The Abigroup example

Abigroup recently earned the ire of unions throughout Australia when it sought to prosecute Bob Carnegie, a former MUA official, for criminal contempt.

The Court found that Mr Carnegie was instrumental in organising the nine week-long picket at the construction site and Abigroup obtained ex-parte orders requiring his involvement to cease.

Despite the orders obtained it is now alleged that Mr Carnegie continued to act in breach of them. As a result in February 2013, Abigroup brought 54 counts of criminal contempt of court charges against him.

Two charges have been dropped and Abigroup declined to lead evidence on 34 charges, resulting in findings of not guilty. The verdict in relation to the remaining 18 charges is due to be handed down in April this year. If found guilty of the charges, Mr Carnegie may face jail time.

Drastic times call for drastic measures

Criminal contempt actions against striking workers, union officials or ‘community protest organisers’ such as Mr Carnegie are not for the faint-hearted.

The Abigroup action has been described by one union activist as ‘the fiercest assault upon a trade unionist and social justice activist in our nation’s history’ and by MUA trade unionist, Paddy Crumlin as ‘corporate bullying’, it does send a clear message that unprotected industrial action will not be tolerated.

In the wake of intense industrial disputes and the costly consequences arising from delays this is a remedy which employers may arm themselves with where there is a need to push back.

The financial cost of unprotected industrial action

Reminiscent of the industrial action that plagued Australian workplaces during the 1980s, the Grocon dispute is estimated to have caused losses of $500,000 per day. This highlights the potential financial damage that unions can inflict not only on a large employer like Grocon, but also on the wider construction sector and the Australian economy.

Grocon fight back illustrates options for organisations affected

Harnessing lessons learned from the past, Grocon has commenced proceedings in the Victorian Supreme Court against the CFMEU and its officials for, amongst other things, breaches of what are known as the ‘industrial torts’.

Industrial torts are a group of ordinary common law remedies relating to intentional interferences with trade or business. The common industrial torts that may be used to hold unions and individuals to account for economic loss caused by unprotected industrial action include:

  • Conspiracy, which arises where two or more persons, with the intention to harm the company, agree to and combine to do either an unlawful act or a lawful act by unlawful means, causing economic loss to the company
  • Intimidation, which arises where a person, with the intention to harm the company, threatens to commit an unlawful act to compel another to do something and that person succumbs, causing economic loss to the company
  • Interference with contractual relations, which arises where a person knowingly, intentionally and either directly or indirectly interferes with the company’s contractual relations or contractual rights, causing economic loss to the company

Grocon is claiming $10.5 million in compensatory damages from the CFMEU and its officials for, amongst other things, intimidation and interference with contractual relations.
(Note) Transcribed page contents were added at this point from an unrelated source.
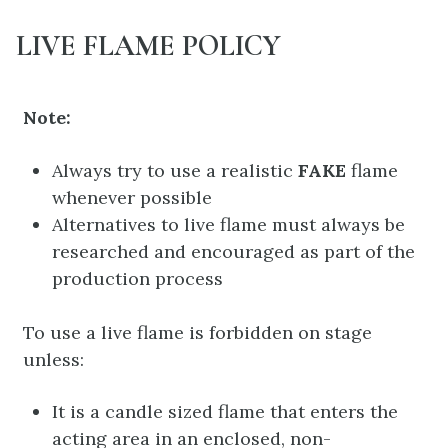
LIVE FLAME POLICY
Note:
Always try to use a realistic
FAKE
flame
whenever possible
Alternatives to live flame must always be
researched and encouraged as part of the
production process
To use a live flame is forbidden on stage
unless:
It is a candle sized flame that enters the
acting area in an enclosed, non-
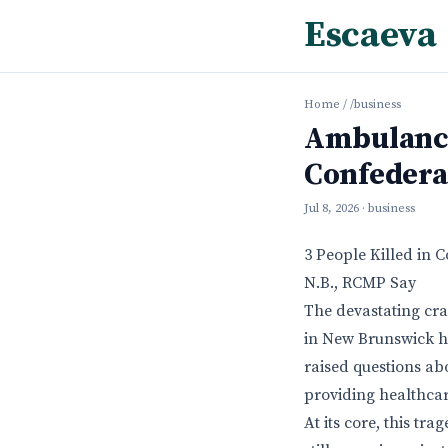
Escaeva
Home
/
/business
Ambulance
Confedera
Jul 8, 2026
· business
3 People Killed in
N.B., RCMP Say
The devastating cr
in New Brunswick ha
raised questions ab
providing healthcar
At its core, this tr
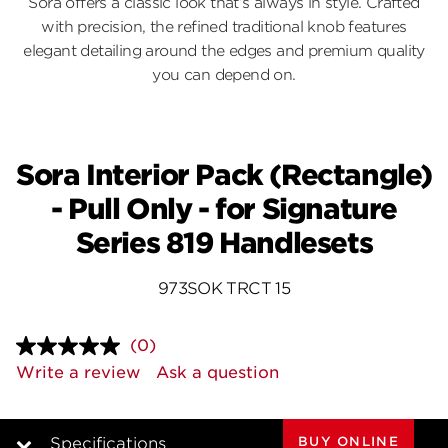
Sora offers a classic look that’s always in style. Crafted
with precision, the refined traditional knob features
elegant detailing around the edges and premium quality
you can depend on.
Sora Interior Pack (Rectangle)
- Pull Only - for Signature
Series 819 Handlesets
973SOK TRCT 15
(0)
No
rating
Write a review
Ask a question
value.
Same
page
link.
BUY ONLINE
Specifications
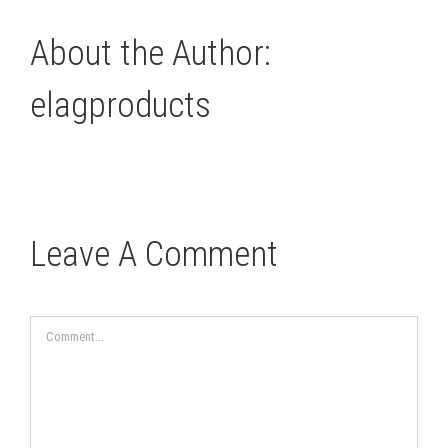
About the Author:
elagproducts
Leave A Comment
Comment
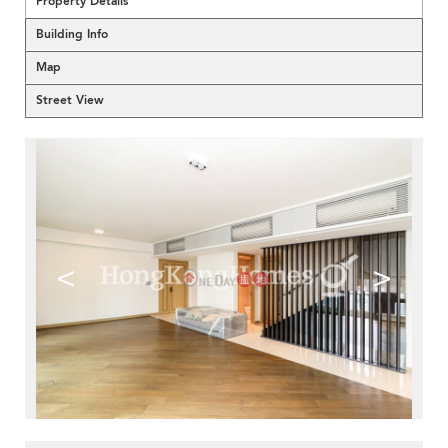
Property Details
Building Info
Map
Street View
<
>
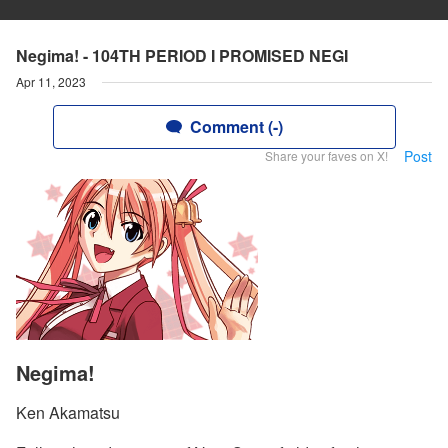
Negima! - 104TH PERIOD I PROMISED NEGI
Apr 11, 2023
Comment (-)
Post
Share your faves on X!
Negima!
Ken Akamatsu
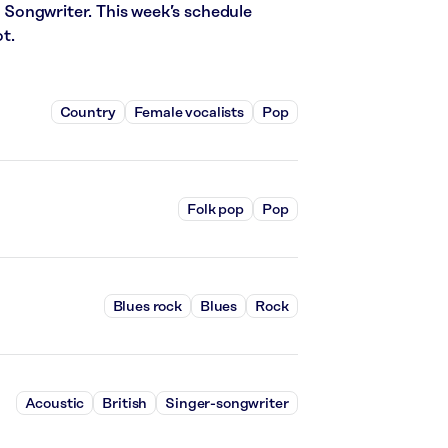
er Songwriter. This week’s schedule
t.
Country
Female vocalists
Pop
Folk pop
Pop
Blues rock
Blues
Rock
Acoustic
British
Singer-songwriter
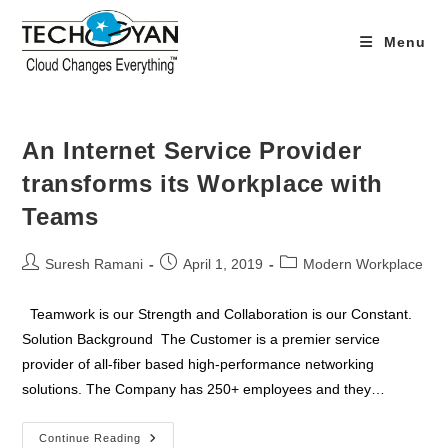
Skip
to
Menu
content
An Internet Service Provider
transforms its Workplace with
Teams
Post
Post
Post
Suresh Ramani
April 1, 2019
Modern Workplace
author:
published:
category:
Teamwork is our Strength and Collaboration is our Constant.
Solution Background The Customer is a premier service
provider of all-fiber based high-performance networking
solutions. The Company has 250+ employees and they…
An
Continue Reading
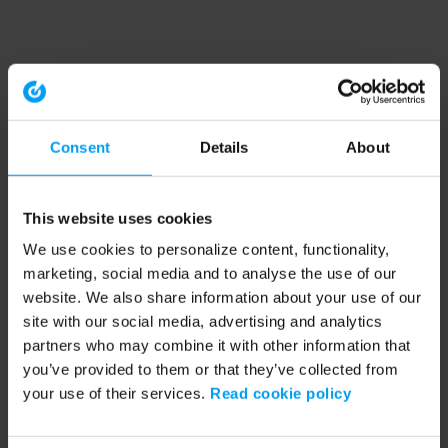
Consent
Details
About
This website uses cookies
We use cookies to personalize content, functionality,
marketing, social media and to analyse the use of our
website. We also share information about your use of our
site with our social media, advertising and analytics
partners who may combine it with other information that
you’ve provided to them or that they’ve collected from
your use of their services.
Read cookie policy
Application error: a client-side exception has occurred (see the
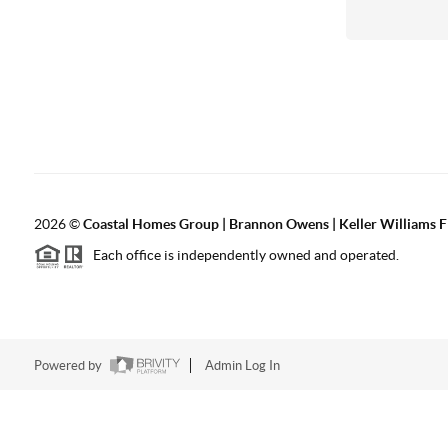
2026
©
Coastal Homes Group | Brannon Owens | Keller Williams F
Each office is independently owned and operated.
Powered by
Admin Log In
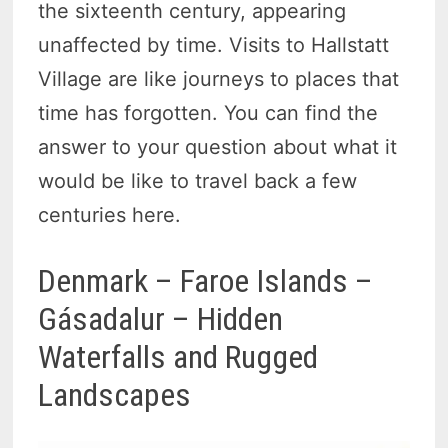
the sixteenth century, appearing
unaffected by time. Visits to Hallstatt
Village are like journeys to places that
time has forgotten. You can find the
answer to your question about what it
would be like to travel back a few
centuries here.
Denmark – Faroe Islands –
Gásadalur – Hidden
Waterfalls and Rugged
Landscapes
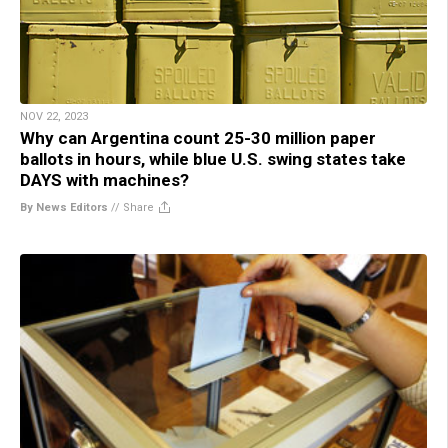
NOV 22, 2023
Why can Argentina count 25-30 million paper
ballots in hours, while blue U.S. swing states take
DAYS with machines?
By News Editors
//
Share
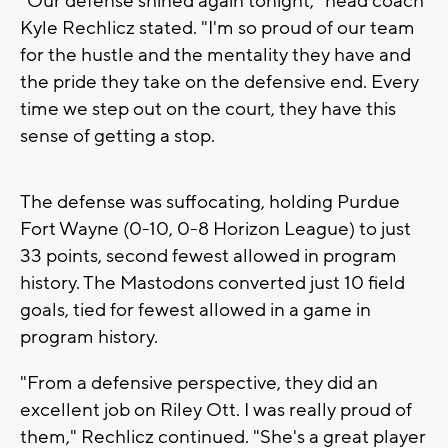
"Our defense shined again tonight," head coach
Kyle Rechlicz stated. "I'm so proud of our team
for the hustle and the mentality they have and
the pride they take on the defensive end. Every
time we step out on the court, they have this
sense of getting a stop.
The defense was suffocating, holding Purdue
Fort Wayne (0-10, 0-8 Horizon League) to just
33 points, second fewest allowed in program
history. The Mastodons converted just 10 field
goals, tied for fewest allowed in a game in
program history.
"From a defensive perspective, they did an
excellent job on Riley Ott. I was really proud of
them," Rechlicz continued. "She's a great player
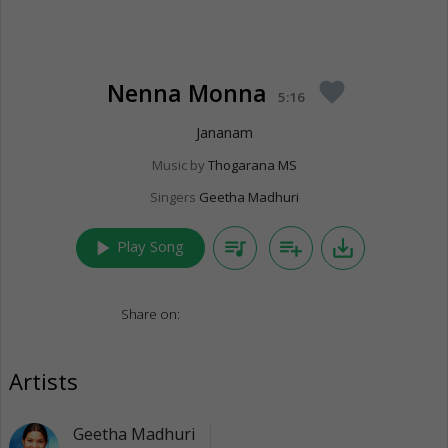
Nenna Monna
favorite
5:16
Jananam
Music by
Thogarana MS
Singers
Geetha Madhuri
play_arrow
queue_music
playlist_add
save_alt
Play Song
Share on:
Artists
Geetha Madhuri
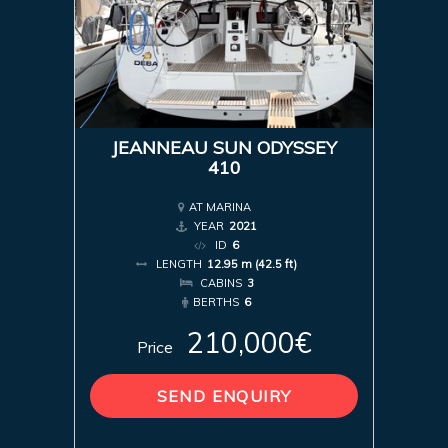
JEANNEAU SUN ODYSSEY
410
AT MARINA
YEAR
2021
ID
6
LENGTH
12.95 m (42.5 ft)
CABINS
3
BERTHS
6
210,000€
Price
SEND ENQUIRY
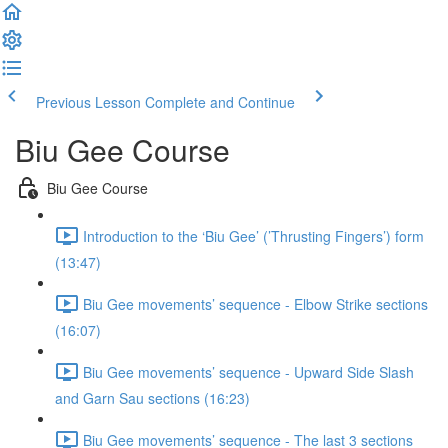
Previous Lesson
Complete and Continue
Biu Gee Course
Biu Gee Course
Introduction to the ‘Biu Gee’ (’Thrusting Fingers’) form
(13:47)
Biu Gee movements’ sequence - Elbow Strike sections
(16:07)
Biu Gee movements’ sequence - Upward Side Slash
and Garn Sau sections (16:23)
Biu Gee movements’ sequence - The last 3 sections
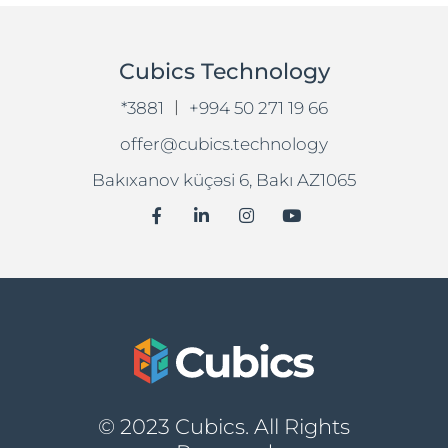
Cubics Technology
|
*3881
+994 50 271 19 66
offer@cubics.technology
Bakıxanov küçəsi 6, Bakı AZ1065
© 2023 Cubics. All Rights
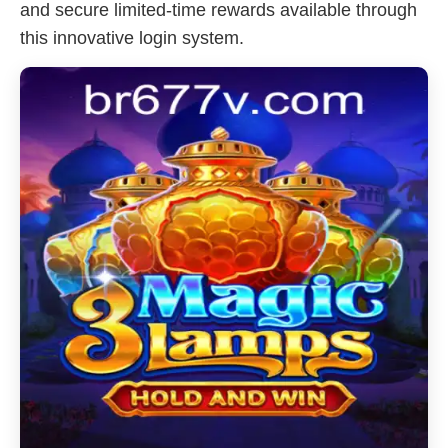
and secure limited-time rewards available through
this innovative login system.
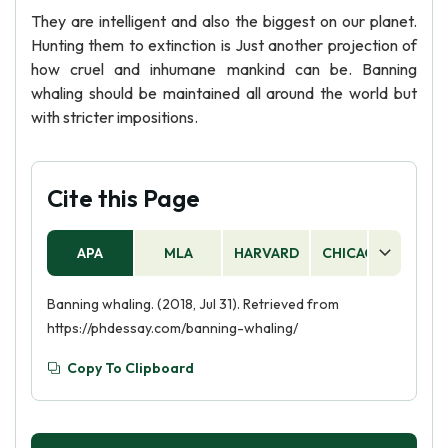
They are intelligent and also the biggest on our planet.
Hunting them to extinction is Just another projection of
how cruel and inhumane mankind can be. Banning
whaling should be maintained all around the world but
with stricter impositions.
Cite this Page
APA
MLA
HARVARD
CHICAGO
AS
Banning whaling. (2018, Jul 31). Retrieved from
https://phdessay.com/banning-whaling/
Copy To Clipboard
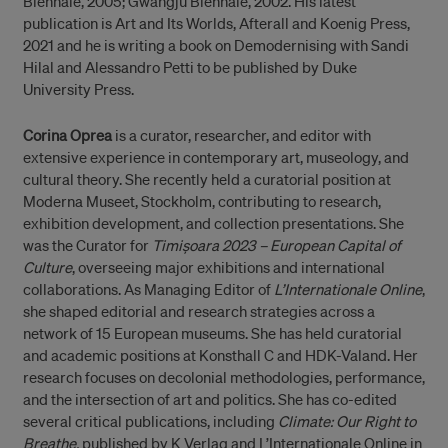
Biennale, 2005; Gwangju Biennale, 2002. His latest
publication is Art and Its Worlds, Afterall and Koenig Press,
2021 and he is writing a book on Demodernising with Sandi
Hilal and Alessandro Petti to be published by Duke
University Press.
Corina Oprea
is a curator, researcher, and editor with
extensive experience in contemporary art, museology, and
cultural theory. She recently held a curatorial position at
Moderna Museet, Stockholm, contributing to research,
exhibition development, and collection presentations. She
was the Curator for
Timișoara 2023 – European Capital of
Culture
, overseeing major exhibitions and international
collaborations. As Managing Editor of
L’Internationale Online
,
she shaped editorial and research strategies across a
network of 15 European museums. She has held curatorial
and academic positions at Konsthall C and HDK-Valand. Her
research focuses on decolonial methodologies, performance,
and the intersection of art and politics. She has co-edited
several critical publications, including
Climate: Our Right to
Breathe,
published by K Verlag and L’Internationale Online in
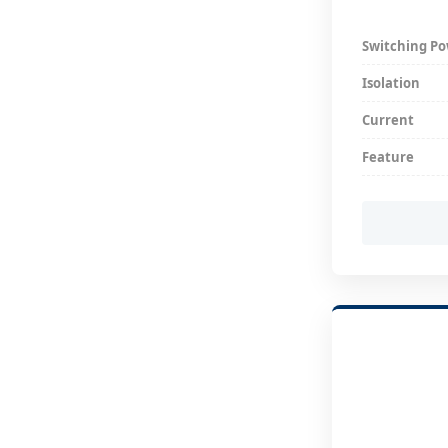
Switching P
Isolation
Current
Feature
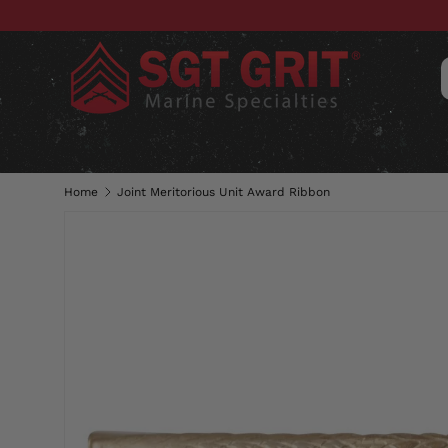
SKIP TO CONTENT
CLOTHING
HATS & CAPS
ACC
Home
Joint Meritorious Unit Award Ribbon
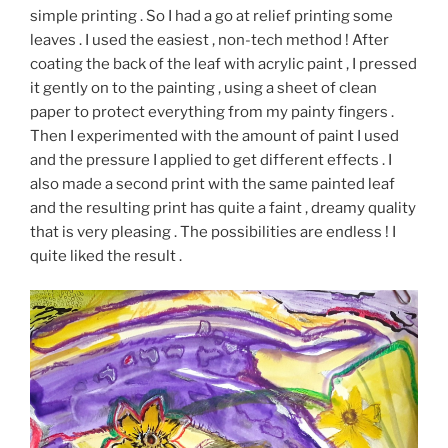
simple printing . So I had a go at relief printing some
leaves . I used the easiest , non-tech method ! After
coating the back of the leaf with acrylic paint , I pressed
it gently on to the painting , using a sheet of clean
paper to protect everything from my painty fingers .
Then I experimented with the amount of paint I used
and the pressure I applied to get different effects . I
also made a second print with the same painted leaf
and the resulting print has quite a faint , dreamy quality
that is very pleasing . The possibilities are endless ! I
quite liked the result .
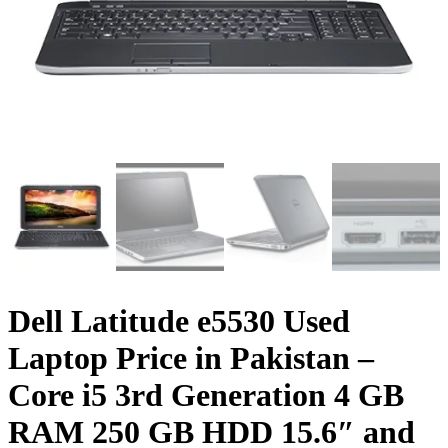
Dell Latitude e5530 Used
Laptop Price in Pakistan –
Core i5 3rd Generation 4 GB
RAM 250 GB HDD 15.6″ and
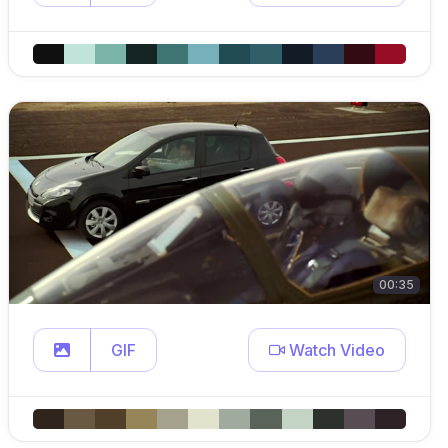
00:35
GIF
Watch Video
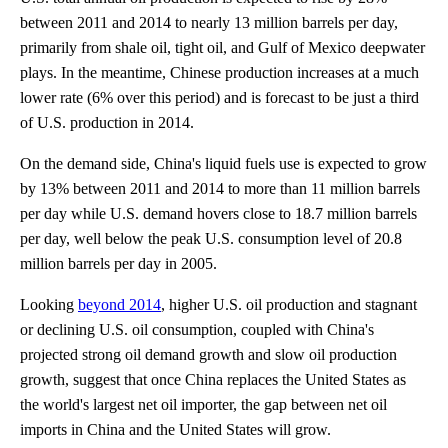
between 2011 and 2014 to nearly 13 million barrels per day,
primarily from shale oil, tight oil, and Gulf of Mexico deepwater
plays. In the meantime, Chinese production increases at a much
lower rate (6% over this period) and is forecast to be just a third
of U.S. production in 2014.
On the demand side, China's liquid fuels use is expected to grow
by 13% between 2011 and 2014 to more than 11 million barrels
per day while U.S. demand hovers close to 18.7 million barrels
per day, well below the peak U.S. consumption level of 20.8
million barrels per day in 2005.
Looking
beyond 2014
, higher U.S. oil production and stagnant
or declining U.S. oil consumption, coupled with China's
projected strong oil demand growth and slow oil production
growth, suggest that once China replaces the United States as
the world's largest net oil importer, the gap between net oil
imports in China and the United States will grow.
In the same proceedings, Grocon also seeks exemplary damages for alleged breaches of the Victorian Supreme Court’s interlocutory orders restraining the CFMEU from, threatening persons proposing to enter or leave the sites and preventing, hindering or interfering with free access to or free egress from the sites or causing, inducing, inciting or procuring persons to do so.

Where to from here

The Abigroup and Grocon disputes have changed the nature of the modern industrial landscape. While the effectiveness of Abigroup and Grocon’s counter-offensive strategies is still to be determined, these proceedings are a reminder that employers need not be powerless against militant unions and their industrial tactics.